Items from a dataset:
Segment Open
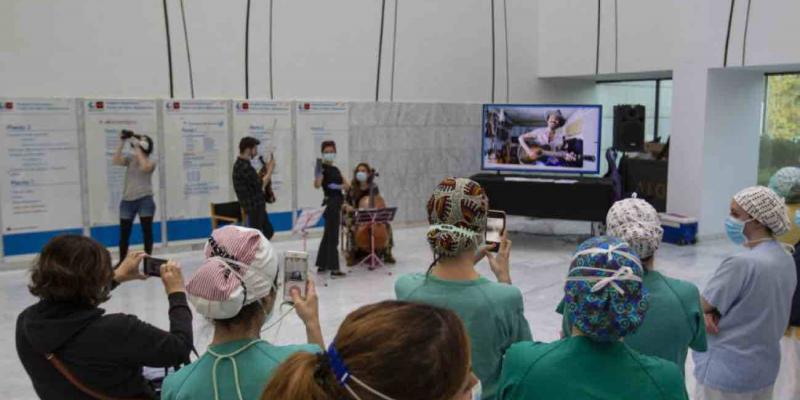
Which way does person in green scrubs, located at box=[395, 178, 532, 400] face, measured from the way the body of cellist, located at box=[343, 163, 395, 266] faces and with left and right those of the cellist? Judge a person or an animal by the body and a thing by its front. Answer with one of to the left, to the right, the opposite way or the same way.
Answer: the opposite way

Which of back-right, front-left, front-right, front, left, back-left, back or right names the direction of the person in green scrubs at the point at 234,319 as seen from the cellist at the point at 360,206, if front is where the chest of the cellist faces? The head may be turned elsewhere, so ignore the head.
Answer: front

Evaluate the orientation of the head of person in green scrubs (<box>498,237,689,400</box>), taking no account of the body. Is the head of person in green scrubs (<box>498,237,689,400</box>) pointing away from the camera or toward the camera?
away from the camera

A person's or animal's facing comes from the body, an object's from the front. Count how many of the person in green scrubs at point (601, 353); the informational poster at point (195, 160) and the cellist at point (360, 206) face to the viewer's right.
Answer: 0

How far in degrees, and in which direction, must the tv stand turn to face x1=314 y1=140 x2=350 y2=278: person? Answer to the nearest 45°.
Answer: approximately 45° to its right

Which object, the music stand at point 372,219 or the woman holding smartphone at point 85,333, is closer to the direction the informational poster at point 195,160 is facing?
the woman holding smartphone

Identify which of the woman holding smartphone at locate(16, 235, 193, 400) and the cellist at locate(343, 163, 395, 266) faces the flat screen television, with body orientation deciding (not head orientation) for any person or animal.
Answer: the woman holding smartphone

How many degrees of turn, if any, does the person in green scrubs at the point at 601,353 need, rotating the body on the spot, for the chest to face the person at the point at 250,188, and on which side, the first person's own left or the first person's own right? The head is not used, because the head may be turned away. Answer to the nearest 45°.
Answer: approximately 45° to the first person's own left

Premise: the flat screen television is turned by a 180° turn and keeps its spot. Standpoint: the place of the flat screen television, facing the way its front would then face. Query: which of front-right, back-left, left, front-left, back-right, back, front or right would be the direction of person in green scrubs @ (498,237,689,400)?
back

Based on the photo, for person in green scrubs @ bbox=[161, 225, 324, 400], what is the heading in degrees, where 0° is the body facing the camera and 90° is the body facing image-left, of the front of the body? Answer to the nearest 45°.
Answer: approximately 225°

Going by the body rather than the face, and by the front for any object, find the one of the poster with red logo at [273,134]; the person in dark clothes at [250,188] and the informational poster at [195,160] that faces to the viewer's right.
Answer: the person in dark clothes

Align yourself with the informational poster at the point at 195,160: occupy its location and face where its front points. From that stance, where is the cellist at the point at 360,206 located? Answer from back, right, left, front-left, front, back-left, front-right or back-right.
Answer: front-left

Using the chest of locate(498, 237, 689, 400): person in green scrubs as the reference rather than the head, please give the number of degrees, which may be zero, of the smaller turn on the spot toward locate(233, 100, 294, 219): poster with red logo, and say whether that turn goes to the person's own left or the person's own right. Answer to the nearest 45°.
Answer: approximately 45° to the person's own left

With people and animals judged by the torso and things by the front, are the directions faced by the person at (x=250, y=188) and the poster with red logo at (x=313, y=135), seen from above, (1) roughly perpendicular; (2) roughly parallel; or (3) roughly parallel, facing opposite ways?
roughly perpendicular

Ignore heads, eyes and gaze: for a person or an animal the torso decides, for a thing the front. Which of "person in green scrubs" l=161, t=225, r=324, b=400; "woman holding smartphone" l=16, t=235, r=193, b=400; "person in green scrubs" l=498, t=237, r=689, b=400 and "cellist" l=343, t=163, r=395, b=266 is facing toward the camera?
the cellist

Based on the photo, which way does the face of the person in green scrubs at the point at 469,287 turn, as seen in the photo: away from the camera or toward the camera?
away from the camera

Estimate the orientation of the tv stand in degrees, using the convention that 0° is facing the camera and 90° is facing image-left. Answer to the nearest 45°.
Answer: approximately 0°

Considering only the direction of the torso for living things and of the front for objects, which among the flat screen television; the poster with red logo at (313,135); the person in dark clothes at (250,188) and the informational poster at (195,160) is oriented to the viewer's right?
the person in dark clothes

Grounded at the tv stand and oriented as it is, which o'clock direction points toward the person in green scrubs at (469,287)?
The person in green scrubs is roughly at 12 o'clock from the tv stand.

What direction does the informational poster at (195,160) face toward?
toward the camera
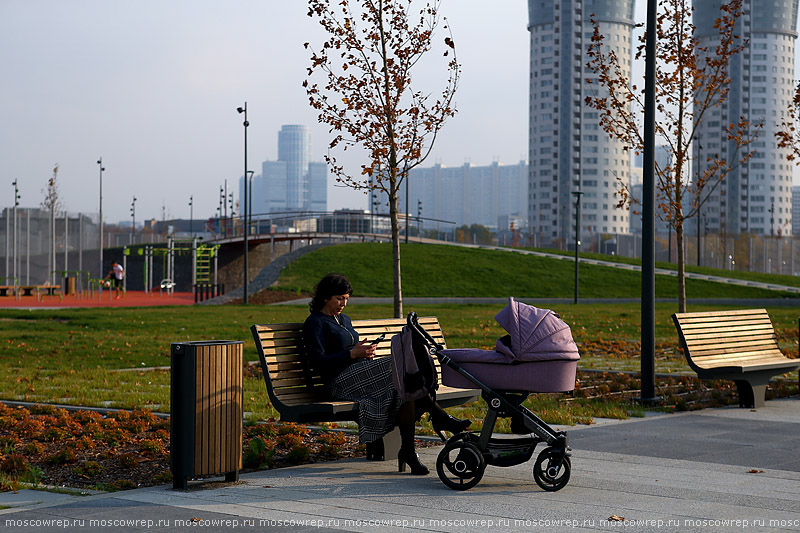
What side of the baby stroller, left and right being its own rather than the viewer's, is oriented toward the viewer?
right

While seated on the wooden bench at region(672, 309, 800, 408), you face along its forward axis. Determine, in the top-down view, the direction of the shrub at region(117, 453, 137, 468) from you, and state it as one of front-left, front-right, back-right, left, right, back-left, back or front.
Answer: right

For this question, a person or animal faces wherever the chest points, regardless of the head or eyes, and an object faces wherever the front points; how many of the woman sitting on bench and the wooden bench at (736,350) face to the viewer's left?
0

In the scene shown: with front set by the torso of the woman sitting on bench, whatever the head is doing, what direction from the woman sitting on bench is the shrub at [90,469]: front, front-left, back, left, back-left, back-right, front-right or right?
back-right

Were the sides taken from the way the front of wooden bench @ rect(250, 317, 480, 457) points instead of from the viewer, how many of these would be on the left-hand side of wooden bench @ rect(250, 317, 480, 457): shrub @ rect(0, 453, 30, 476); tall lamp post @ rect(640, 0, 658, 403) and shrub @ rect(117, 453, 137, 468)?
1

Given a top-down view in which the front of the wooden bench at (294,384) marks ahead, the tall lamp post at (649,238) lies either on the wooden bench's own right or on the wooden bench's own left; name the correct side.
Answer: on the wooden bench's own left

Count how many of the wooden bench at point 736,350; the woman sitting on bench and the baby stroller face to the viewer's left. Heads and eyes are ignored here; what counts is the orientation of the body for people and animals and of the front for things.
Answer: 0

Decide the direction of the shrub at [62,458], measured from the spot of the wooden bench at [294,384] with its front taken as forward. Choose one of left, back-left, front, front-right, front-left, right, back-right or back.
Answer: back-right

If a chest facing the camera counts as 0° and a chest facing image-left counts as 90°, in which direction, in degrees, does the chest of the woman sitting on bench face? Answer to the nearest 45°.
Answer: approximately 315°

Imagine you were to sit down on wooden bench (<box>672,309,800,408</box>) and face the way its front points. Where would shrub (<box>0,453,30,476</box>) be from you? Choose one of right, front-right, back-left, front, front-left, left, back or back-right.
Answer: right

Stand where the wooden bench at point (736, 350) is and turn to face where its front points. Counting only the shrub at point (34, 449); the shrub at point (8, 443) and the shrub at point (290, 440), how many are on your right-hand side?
3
Segment Closed
Rewrite all the records above with every "flat screen television" changed to "flat-screen TV" and nothing else altered. Leave the pictures out.

> _Reply to the exercise_:
Which way does person in green scrubs, located at box=[395, 178, 532, 400] face, measured from the way the body of cellist, located at box=[343, 163, 395, 266] faces and with left and right those of the cellist? Judge a person or an animal by the body and a thing by its front. Answer with one of to the left, to the right, the opposite way or the same way.
Answer: the opposite way

Which of back-right, front-left, front-right, front, left, back-left, back or right names the direction of the person in green scrubs at the point at 234,319 as seen from the cellist at the point at 360,206, if front is where the chest of the cellist faces? The head may be turned elsewhere, so ignore the head.
Answer: front

Evaluate the orientation of the head of person in green scrubs (<box>498,237,689,400</box>), taking no account of the body. Is the head of person in green scrubs (<box>498,237,689,400</box>) pointing away from the camera or toward the camera?
away from the camera

A person's or animal's facing comes from the body, an object's from the front. Count how many of the person in green scrubs at point (601, 353); the informational poster at point (195, 160) and the cellist at point (360, 206) face to the viewer's right.
Answer: 0

How far in degrees, and in which direction, must the tv stand turn to face x1=314 y1=140 x2=350 y2=278: person? Answer to the nearest 45°.
Answer: approximately 45° to its right

Which object, the music stand at point 372,219 or the woman holding smartphone at point 85,333, is closer to the direction the informational poster at point 195,160 is facing?
the woman holding smartphone

Identify which of the woman holding smartphone at locate(16, 235, 193, 400) and the cellist at locate(343, 163, 395, 266) faces the flat-screen TV, with body orientation deciding (not head orientation) for any person or animal.
Answer: the woman holding smartphone

How many degrees of turn, if any, does the person in green scrubs at the point at 601,353 need, rotating the body on the spot, for the chest to face the person at the point at 250,188, and on which side, the first person's own left or the first person's own right? The head is not used, because the head may be turned away. Answer to the nearest 45°.
Answer: approximately 45° to the first person's own left

Premise: the flat-screen TV is turned by a 180° turn and keeps its spot. Standpoint: the place of the flat-screen TV, facing the way its front would then face. Query: which of front-right, back-left, left, front-left, back-right, back, front or right would be the direction of person in green scrubs @ (498,237,689,400)?
back

Based on the photo, for person in green scrubs @ bbox=[161, 225, 324, 400], what is the heading in degrees, where 0° is the body facing the camera and 90° is the body facing image-left, of the front of the body? Answer to the nearest 45°.
Answer: approximately 225°

Going by the body rather than the face, and by the front for any object, find the one of the poster with red logo at [273,134]; the person in dark clothes at [250,188] and the informational poster at [195,160] that faces to the viewer's right.
Answer: the person in dark clothes

Align yourself with the informational poster at the point at 195,160: occupy its location and face where its front points. From that stance, where is the cellist at the point at 360,206 located? Answer from back, right, left, front-left, front, back-left, front-right or back-right.
Answer: front-left

Using the chest of locate(498, 237, 689, 400): person in green scrubs as the reference rather than the head, please give the number of degrees, which may be zero, of the smaller turn on the spot toward locate(233, 100, 294, 219): poster with red logo, and say whether that turn goes to the person's own left or the person's own right. Answer to the nearest 45°.
Answer: approximately 45° to the person's own left

With people and animals judged by the torso and things by the front, are the directions faced by the person at (x=250, y=188) and the poster with red logo at (x=313, y=135), seen from above, (1) roughly perpendicular; (2) roughly parallel; or (3) roughly parallel, facing opposite ways?
roughly perpendicular

Ignore heads, eyes and gaze: for a person or an animal the torso decides, for a thing the front. Which of "person in green scrubs" l=161, t=225, r=324, b=400; "woman holding smartphone" l=16, t=235, r=193, b=400; "person in green scrubs" l=498, t=237, r=689, b=400 and "cellist" l=343, t=163, r=395, b=266 is facing toward the camera?
the cellist

Based on the photo, which way does the face of the person in green scrubs at the point at 469,287 turn, as seen in the photo: away from the camera or toward the camera?
away from the camera

Estimate the orientation of the tv stand in degrees, using the convention that 0° is facing the camera and 90° is facing image-left. Answer to the nearest 45°.
Answer: approximately 0°

Considering only the direction of the torso for living things and of the front for objects, which among the flat-screen TV; the poster with red logo at (313,135); the person in dark clothes at (250,188) and the informational poster at (195,160) is oriented to the viewer's right?
the person in dark clothes

Grounded at the tv stand and oriented as it is, which o'clock direction points toward the person in green scrubs at (469,287)?
The person in green scrubs is roughly at 12 o'clock from the tv stand.

What direction does the informational poster at (195,160) face toward?
toward the camera
What side of the baby stroller, left and right being its own rather than the viewer's, is oriented toward the viewer?
right

While seated on the wooden bench at region(672, 309, 800, 408), you face along its forward axis. Determine, in the top-down view, the direction of the shrub at region(117, 453, 137, 468) from you, and state it as one of front-left, front-right, back-right, left, right, back-left, back or front.
Answer: right

For this question, a person or animal faces wherever the chest points, regardless of the head or eyes, and an object faces wherever the front points; how many of the woman sitting on bench and the wooden bench at (736,350) face to the viewer's left?
0

In the scene shown: with front set by the torso of the woman sitting on bench, whatever the head is doing, what direction from the woman sitting on bench is the shrub at [90,469]: front, front-left, back, left, back-left, back-right, front-right or right?
back-right

Were the sides taken from the way the front of wooden bench @ rect(250, 317, 480, 457) points instead of from the viewer, how many of these would be on the left-hand side of wooden bench @ rect(250, 317, 480, 457): shrub @ rect(0, 453, 30, 476); tall lamp post @ rect(640, 0, 658, 403) and shrub @ rect(117, 453, 137, 468)?
1

Given a top-down view in which the front of the wooden bench at (294,384) marks ahead, the tall lamp post at (649,238) lies either on the wooden bench's own right or on the wooden bench's own left; name the correct side.
Answer: on the wooden bench's own left

Count how many of the wooden bench at point 736,350; the woman sitting on bench and the baby stroller face to the viewer's left. Heads and eyes are ignored here; what counts is the orientation of the body for people and animals and of the front for things.
Answer: 0

Decide the direction of the shrub at [62,458], measured from the spot of the wooden bench at [294,384] with its front taken as forward. Choose one of left, back-left, front, front-right, front-left, right, back-right or back.
Answer: back-right

If a chest facing the camera counts as 0° and a chest facing image-left counts as 90°, in which direction, in degrees, does the chest of the woman sitting on bench face? Answer to the nearest 45°.
Answer: approximately 315°

Imagine you were to sit down on wooden bench (<box>672,309,800,408</box>) and face the way its front points. Where would shrub (<box>0,453,30,476</box>) be from you? Choose one of right, front-right, back-left, front, front-left, left, back or back-right.
Answer: right

Stand where the wooden bench at point (736, 350) is and turn to face where its front points. Counting only the shrub at point (34, 449); the shrub at point (8, 443) and the shrub at point (290, 440), how many are on your right-hand side?
3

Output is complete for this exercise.